Bharat Iyer, JP Morgan said the equity markets went into the event with limited expectations; consequently the disappointment was muted.
In terms of sector stance, he maintained the focus should remain on alpha, rather than beta. “We would position for a potential recovery in the local economy through high quality financials with a strong capital & liability franchise & manufacturing sectors with low financial leverage & high operating leverage - commercial vehicles & cement are key picks here,” he explained.
Separately he remained overweight IT services and healthcare, he said, adding the demand environment remains solid. He believes concerns on INR appreciation turning into a headwind are over done.

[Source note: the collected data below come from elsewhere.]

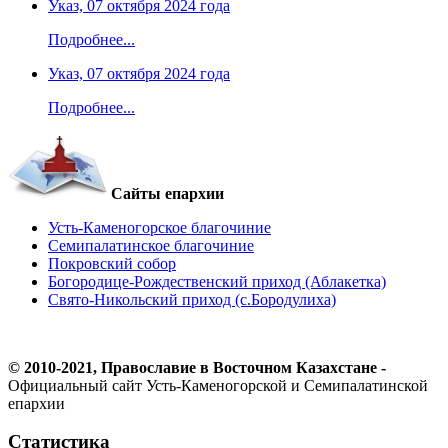
Указ, 07 октября 2024 года
Подробнее...
Указ, 07 октября 2024 года
Подробнее...
Сайты епархии
Усть-Каменогорское благочиние
Семипалатинское благочиние
Покровский собор
Богородице-Рождественский приход (Аблакетка)
Свято-Никольский приход (с.Бородулиха)
© 2010-2021, Православие в Восточном Казахстане -
Официальный сайт Усть-Каменогорской и Семипалатинской
епархии
Статистика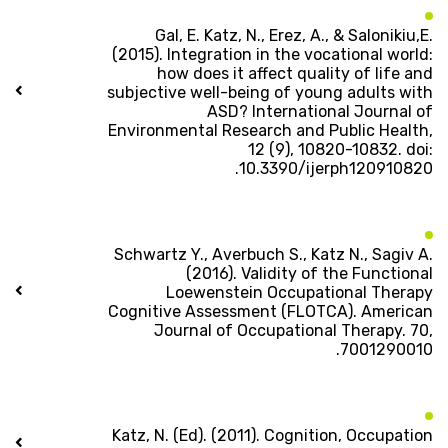
Gal, E. Katz, N., Erez, A., & Salonikiu,E.
(2015). Integration in the vocational world:
how does it affect quality of life and
subjective well-being of young adults with
ASD? International Journal of
Environmental Research and Public Health,
12 (9), 10820-10832. doi:
10.3390/ijerph120910820.
Schwartz Y., Averbuch S., Katz N., Sagiv A.
(2016). Validity of the Functional
Loewenstein Occupational Therapy
Cognitive Assessment (FLOTCA). American
Journal of Occupational Therapy. 70,
7001290010.
Katz, N. (Ed). (2011). Cognition, Occupation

Meanwhile, Rohini Malkani, Citi said in line with expectations, the RBI left policy rates unchanged largely due to lack of transmission of past cuts in banks' lending rates and limited incremental data post the March rate cut.
The RBI's macro forecasts are GDP growth at 7.8 percent in FY16 and CPI inflation moderating to 4 percent by August 2015 but firming up to 5.8 percent by March 2016.
Going forward, she expects banks to lower lending rates on the back of easier liquidity conditions, subdued credit demand and moral suasion by policy stake holders. “As regards policy rates, given our expectations of inflation averaging 5 percent and real rates in the 150-200 bps range, we maintain our view of a further 50 bps cut in FY16,” Malkani said.